#### [Directions]
Repeat back the entries that follow, keeping every word as it is.

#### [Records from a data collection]
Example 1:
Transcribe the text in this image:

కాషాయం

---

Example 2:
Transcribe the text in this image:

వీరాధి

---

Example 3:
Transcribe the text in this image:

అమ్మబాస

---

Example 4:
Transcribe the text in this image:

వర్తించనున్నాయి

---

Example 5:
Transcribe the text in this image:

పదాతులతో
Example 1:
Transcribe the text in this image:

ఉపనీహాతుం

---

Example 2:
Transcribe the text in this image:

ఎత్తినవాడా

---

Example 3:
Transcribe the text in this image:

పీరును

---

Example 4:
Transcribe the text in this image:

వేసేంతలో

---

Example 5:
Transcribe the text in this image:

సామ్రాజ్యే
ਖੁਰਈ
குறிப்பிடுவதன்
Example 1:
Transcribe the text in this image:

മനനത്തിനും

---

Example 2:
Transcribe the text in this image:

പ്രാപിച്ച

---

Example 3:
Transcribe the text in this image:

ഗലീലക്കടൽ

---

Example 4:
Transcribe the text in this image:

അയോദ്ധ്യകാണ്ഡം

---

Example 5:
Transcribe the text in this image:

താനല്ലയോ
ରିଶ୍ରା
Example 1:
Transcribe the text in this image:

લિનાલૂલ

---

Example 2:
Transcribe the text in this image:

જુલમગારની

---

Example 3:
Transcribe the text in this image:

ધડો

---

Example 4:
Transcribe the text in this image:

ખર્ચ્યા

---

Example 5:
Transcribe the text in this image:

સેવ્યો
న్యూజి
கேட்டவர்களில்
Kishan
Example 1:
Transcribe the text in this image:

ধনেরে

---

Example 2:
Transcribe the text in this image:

#### [Expected answer]
Example 1:
Transcribe the text in this image:

కాషాయం

---

Example 2:
Transcribe the text in this image:

వీరాధి

---

Example 3:
Transcribe the text in this image:

అమ్మబాస

---

Example 4:
Transcribe the text in this image:

వర్తించనున్నాయి

---

Example 5:
Transcribe the text in this image:

పదాతులతో
Example 1:
Transcribe the text in this image:

ఉపనీహాతుం

---

Example 2:
Transcribe the text in this image:

ఎత్తినవాడా

---

Example 3:
Transcribe the text in this image:

పీరును

---

Example 4:
Transcribe the text in this image:

వేసేంతలో

---

Example 5:
Transcribe the text in this image:

సామ్రాజ్యే
ਖੁਰਈ
குறிப்பிடுவதன்
Example 1:
Transcribe the text in this image:

മനനത്തിനും

---

Example 2:
Transcribe the text in this image:

പ്രാപിച്ച

---

Example 3:
Transcribe the text in this image:

ഗലീലക്കടൽ

---

Example 4:
Transcribe the text in this image:

അയോദ്ധ്യകാണ്ഡം

---

Example 5:
Transcribe the text in this image:

താനല്ലയോ
ରିଶ୍ରା
Example 1:
Transcribe the text in this image:

લિનાલૂલ

---

Example 2:
Transcribe the text in this image:

જુલમગારની

---

Example 3:
Transcribe the text in this image:

ધડો

---

Example 4:
Transcribe the text in this image:

ખર્ચ્યા

---

Example 5:
Transcribe the text in this image:

સેવ્યો
న్యూజి
கேட்டவர்களில்
Kishan
Example 1:
Transcribe the text in this image:

ধনেরে

---

Example 2:
Transcribe the text in this image:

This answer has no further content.